I’m thankful as I near “retirement” age that, when I was much younger, I chose to travel off the beaten track. The decision to traverse Africa, through the Sahara, Congo, East Africa and then to southern Africa in when I was 23 years old in 1976 offered a true and extreme getaway experience – especially since this was before the Internet, wi-fi, and cellular phones. Even in the major cities, international communications required much expense and effort – so outside of a few snail mail letters, I was out of touch with home for months on end.
Like many intrepid explorers, once I had seen some things first hand, I decided to return for a second visit in 1978, this time to an immersive experience, living as a working journalist for 18 months through the transition from Rhodesia to Zimbabwe. There was a bit more communication – especially through news articles I sent generally by postal mail, which were published by several Canadian newspapers.
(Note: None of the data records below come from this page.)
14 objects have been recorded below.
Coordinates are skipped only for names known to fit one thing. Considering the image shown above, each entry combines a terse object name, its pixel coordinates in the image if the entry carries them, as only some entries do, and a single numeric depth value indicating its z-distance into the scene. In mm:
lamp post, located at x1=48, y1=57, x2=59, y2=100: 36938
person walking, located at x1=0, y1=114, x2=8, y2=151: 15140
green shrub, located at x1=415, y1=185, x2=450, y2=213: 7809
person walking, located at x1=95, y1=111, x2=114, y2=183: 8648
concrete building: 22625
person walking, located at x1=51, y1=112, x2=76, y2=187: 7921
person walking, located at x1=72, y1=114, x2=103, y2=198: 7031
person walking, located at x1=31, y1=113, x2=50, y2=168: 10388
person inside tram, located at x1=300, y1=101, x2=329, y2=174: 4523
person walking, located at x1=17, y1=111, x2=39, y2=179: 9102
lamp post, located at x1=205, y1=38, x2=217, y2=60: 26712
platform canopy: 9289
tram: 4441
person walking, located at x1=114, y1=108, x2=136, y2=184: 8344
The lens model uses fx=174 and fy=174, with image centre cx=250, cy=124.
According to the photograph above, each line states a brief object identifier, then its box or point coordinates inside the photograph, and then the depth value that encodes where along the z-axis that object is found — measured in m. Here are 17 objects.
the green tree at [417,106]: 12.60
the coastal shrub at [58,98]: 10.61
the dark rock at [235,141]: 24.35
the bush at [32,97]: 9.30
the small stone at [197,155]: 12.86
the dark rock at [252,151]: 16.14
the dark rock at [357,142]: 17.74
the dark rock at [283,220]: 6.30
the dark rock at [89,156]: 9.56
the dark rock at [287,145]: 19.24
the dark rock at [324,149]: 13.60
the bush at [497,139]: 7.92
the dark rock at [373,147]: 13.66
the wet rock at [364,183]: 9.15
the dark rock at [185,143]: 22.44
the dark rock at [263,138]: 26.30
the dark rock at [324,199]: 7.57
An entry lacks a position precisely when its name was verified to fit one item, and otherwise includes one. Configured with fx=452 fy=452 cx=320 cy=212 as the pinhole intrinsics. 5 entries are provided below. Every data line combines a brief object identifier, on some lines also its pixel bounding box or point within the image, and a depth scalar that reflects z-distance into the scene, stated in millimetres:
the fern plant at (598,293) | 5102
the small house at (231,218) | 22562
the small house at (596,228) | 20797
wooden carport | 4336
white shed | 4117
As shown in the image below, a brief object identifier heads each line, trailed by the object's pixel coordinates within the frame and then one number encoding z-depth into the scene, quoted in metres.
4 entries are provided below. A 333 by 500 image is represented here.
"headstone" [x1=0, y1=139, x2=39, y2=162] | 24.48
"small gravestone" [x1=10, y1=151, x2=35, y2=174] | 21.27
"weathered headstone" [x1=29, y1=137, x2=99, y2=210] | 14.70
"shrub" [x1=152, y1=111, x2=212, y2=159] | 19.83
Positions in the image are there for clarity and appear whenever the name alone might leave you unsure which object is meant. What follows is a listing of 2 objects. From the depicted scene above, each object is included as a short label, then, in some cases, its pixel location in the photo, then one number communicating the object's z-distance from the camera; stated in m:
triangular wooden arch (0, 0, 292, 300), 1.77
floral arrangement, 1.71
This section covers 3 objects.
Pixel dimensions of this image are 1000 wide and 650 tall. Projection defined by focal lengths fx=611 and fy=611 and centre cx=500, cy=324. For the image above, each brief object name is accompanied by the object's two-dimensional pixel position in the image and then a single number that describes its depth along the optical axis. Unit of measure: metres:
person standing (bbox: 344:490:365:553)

But still I was “out there”. While I could follow the news of the world from the wire machines at the Bulawayo Chronicle, connections on a more personal level were special and relatively infrequent.
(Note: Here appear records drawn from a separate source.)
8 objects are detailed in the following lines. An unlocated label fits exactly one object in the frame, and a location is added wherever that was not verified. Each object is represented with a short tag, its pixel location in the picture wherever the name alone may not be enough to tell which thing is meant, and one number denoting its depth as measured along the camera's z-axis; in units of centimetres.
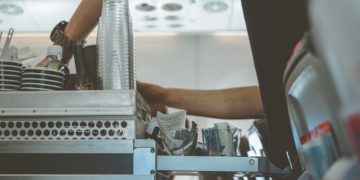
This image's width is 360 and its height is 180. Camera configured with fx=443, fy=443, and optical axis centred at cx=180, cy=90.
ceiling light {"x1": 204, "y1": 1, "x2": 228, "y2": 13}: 312
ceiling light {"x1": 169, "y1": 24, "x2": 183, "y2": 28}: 354
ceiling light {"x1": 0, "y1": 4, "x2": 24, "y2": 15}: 323
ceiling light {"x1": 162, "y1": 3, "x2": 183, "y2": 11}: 317
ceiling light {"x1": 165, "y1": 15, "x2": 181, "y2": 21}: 338
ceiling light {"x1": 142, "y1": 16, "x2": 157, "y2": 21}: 339
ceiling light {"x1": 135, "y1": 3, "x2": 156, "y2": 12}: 317
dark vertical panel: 51
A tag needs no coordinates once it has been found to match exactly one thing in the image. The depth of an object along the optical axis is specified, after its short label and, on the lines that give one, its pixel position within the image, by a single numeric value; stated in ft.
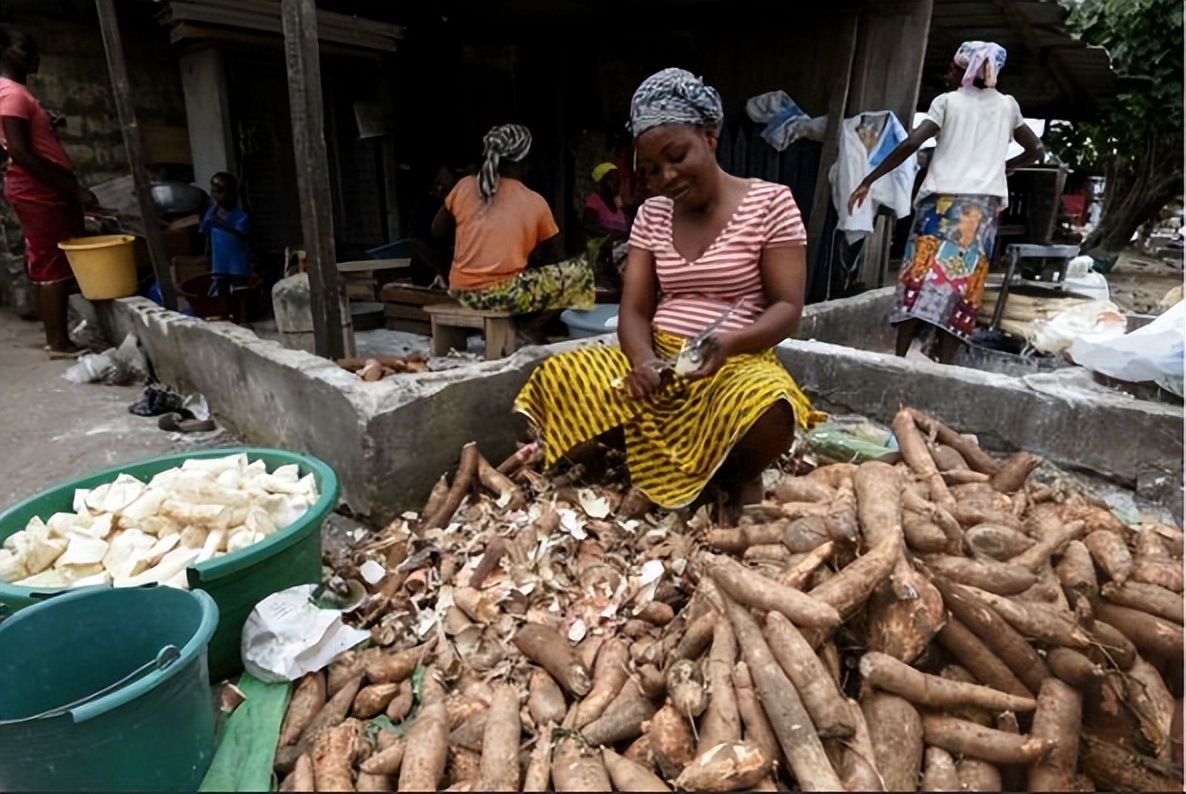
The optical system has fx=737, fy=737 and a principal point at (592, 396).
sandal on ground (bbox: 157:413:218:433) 12.39
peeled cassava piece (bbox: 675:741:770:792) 4.66
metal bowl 20.38
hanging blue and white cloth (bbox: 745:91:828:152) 17.56
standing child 17.75
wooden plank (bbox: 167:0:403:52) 16.99
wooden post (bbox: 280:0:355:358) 10.03
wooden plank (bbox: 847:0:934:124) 16.66
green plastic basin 6.25
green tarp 5.64
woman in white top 12.75
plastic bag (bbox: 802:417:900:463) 9.80
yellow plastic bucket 15.81
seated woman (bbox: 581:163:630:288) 20.36
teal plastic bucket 4.79
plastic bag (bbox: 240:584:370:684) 6.54
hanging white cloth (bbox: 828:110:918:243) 16.52
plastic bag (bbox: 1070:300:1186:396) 8.78
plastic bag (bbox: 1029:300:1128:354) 12.62
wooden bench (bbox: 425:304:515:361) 14.03
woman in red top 14.76
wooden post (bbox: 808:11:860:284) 16.55
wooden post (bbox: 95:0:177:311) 13.64
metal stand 16.37
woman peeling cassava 7.79
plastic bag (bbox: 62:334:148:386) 15.19
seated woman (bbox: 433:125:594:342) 13.89
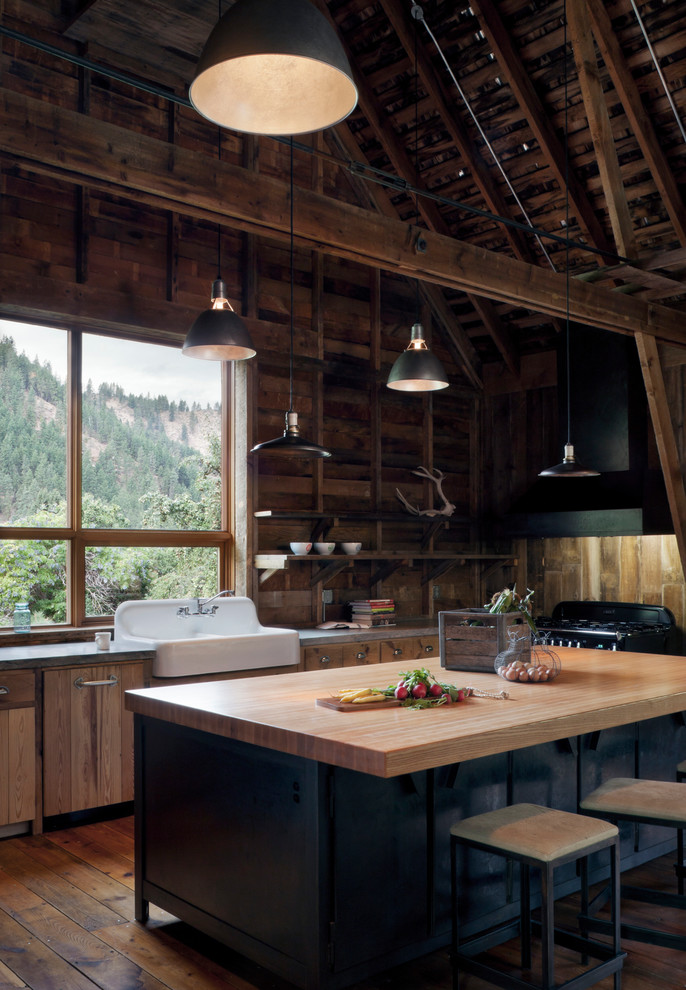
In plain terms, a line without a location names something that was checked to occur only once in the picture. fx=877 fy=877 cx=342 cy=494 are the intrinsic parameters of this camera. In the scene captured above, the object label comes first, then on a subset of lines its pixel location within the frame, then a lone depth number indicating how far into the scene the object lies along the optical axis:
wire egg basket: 3.39
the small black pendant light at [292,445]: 3.47
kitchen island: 2.48
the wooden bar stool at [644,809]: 2.82
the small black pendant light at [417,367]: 4.67
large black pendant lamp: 1.91
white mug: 4.53
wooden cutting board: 2.80
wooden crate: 3.55
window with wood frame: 4.88
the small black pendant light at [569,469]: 4.50
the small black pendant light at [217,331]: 4.04
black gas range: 5.74
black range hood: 6.04
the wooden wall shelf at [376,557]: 5.60
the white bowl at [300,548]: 5.64
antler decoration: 6.60
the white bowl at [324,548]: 5.74
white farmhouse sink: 4.57
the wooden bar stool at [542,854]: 2.35
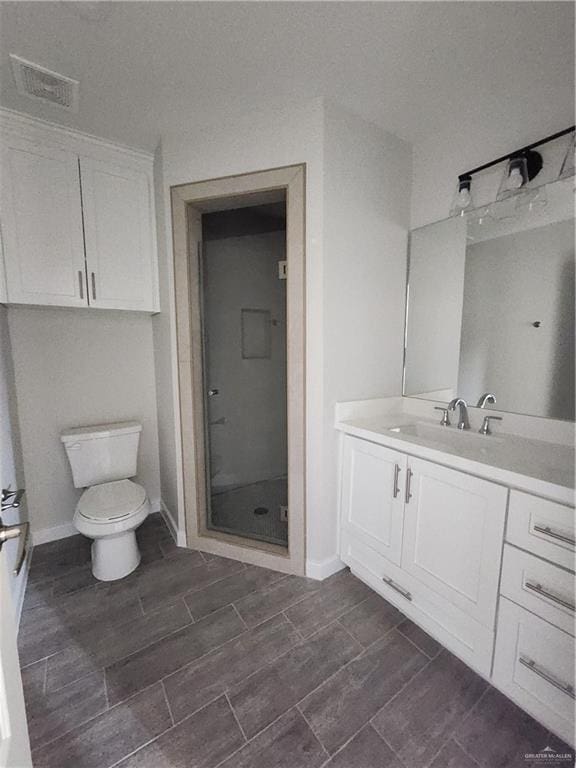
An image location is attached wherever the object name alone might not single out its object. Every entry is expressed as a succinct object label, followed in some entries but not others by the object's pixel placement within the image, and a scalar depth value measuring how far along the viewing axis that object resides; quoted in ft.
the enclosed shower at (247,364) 8.45
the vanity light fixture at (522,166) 4.36
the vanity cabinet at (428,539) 3.84
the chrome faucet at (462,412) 5.49
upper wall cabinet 5.39
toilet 5.62
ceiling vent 4.32
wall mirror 4.58
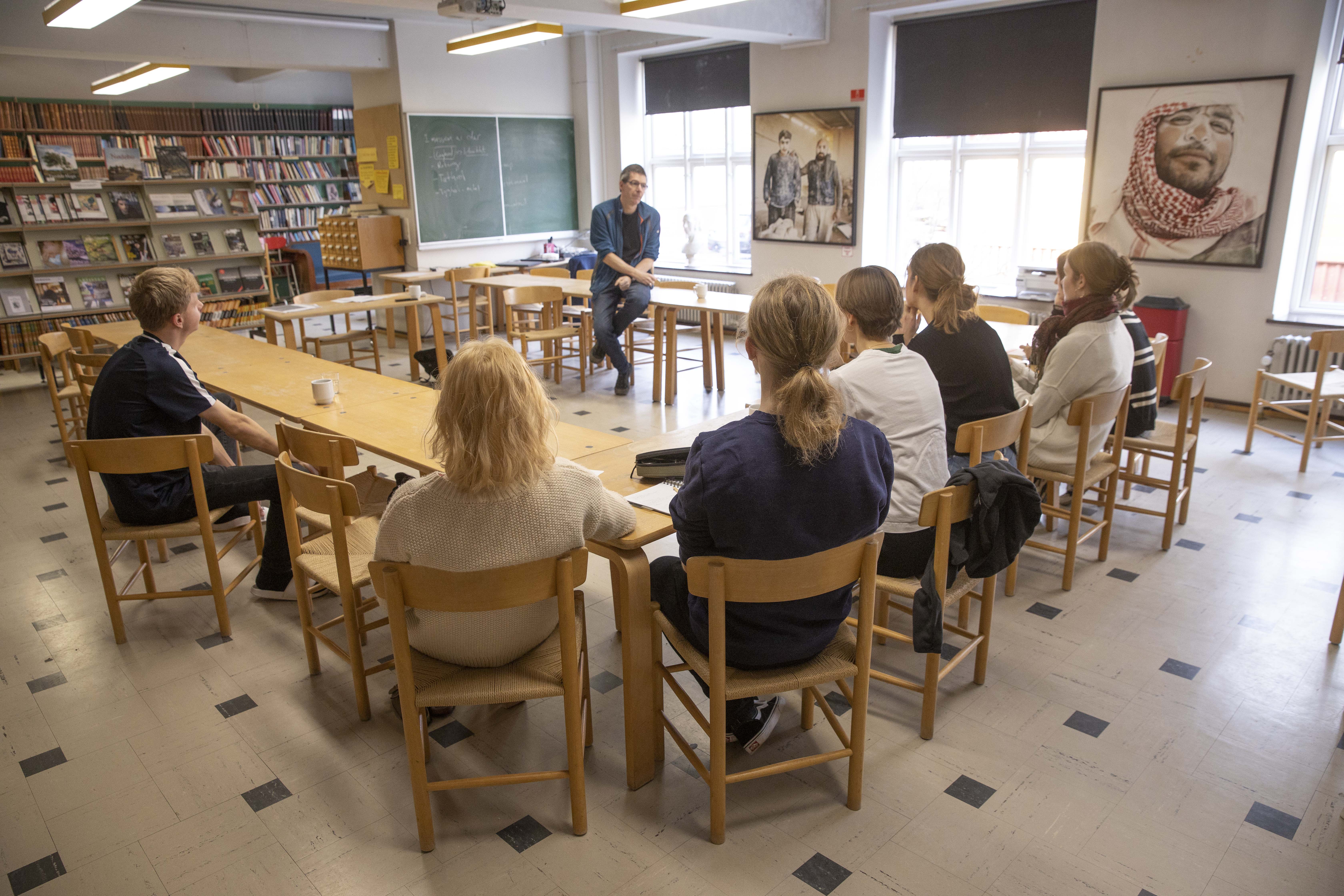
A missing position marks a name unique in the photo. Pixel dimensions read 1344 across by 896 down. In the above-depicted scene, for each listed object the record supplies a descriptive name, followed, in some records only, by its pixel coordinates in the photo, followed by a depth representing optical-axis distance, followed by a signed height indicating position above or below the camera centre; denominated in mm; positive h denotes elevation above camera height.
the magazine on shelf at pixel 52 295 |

(My father died just as the Rhodesia/Zimbabwe transition story reached its peak in late 1979 – I flew home for the funeral, spent a few weeks with my family, and returned to Africa – to an intense period of emotional growth and change before returning to Canada for good in May, 1980.)
This December, I will join my wife on a cruise from the Indian Ocean island of Mauritius to Cape Town, and after meeting our 20-year-old son in South Africa (we’re flying him in on points over Christmas), we’ll head north, to Bulawayo, Hwange, and Victoria Falls, for a seasonal tourist visit to southern Africa.
This will be a different type of travel; certainly somewhat more luxurious, and certainly with much more communication than could be contemplated almost four decades ago.
Obviously, much has changed in the life span from when I was a young adult to when I am about to be defined as senior citizen. Yet there are threads which hold the story together, linking the past and the future. Memories connect with adventure. Decisions made when I was young define the choices today.
Your personal story will of course be different, but there are common themes in most lives. The same applies for our businesses. There are ups and downs, successes and failures, relationships and surprises. The decisions we’ve made in the past influence and shape our present and future.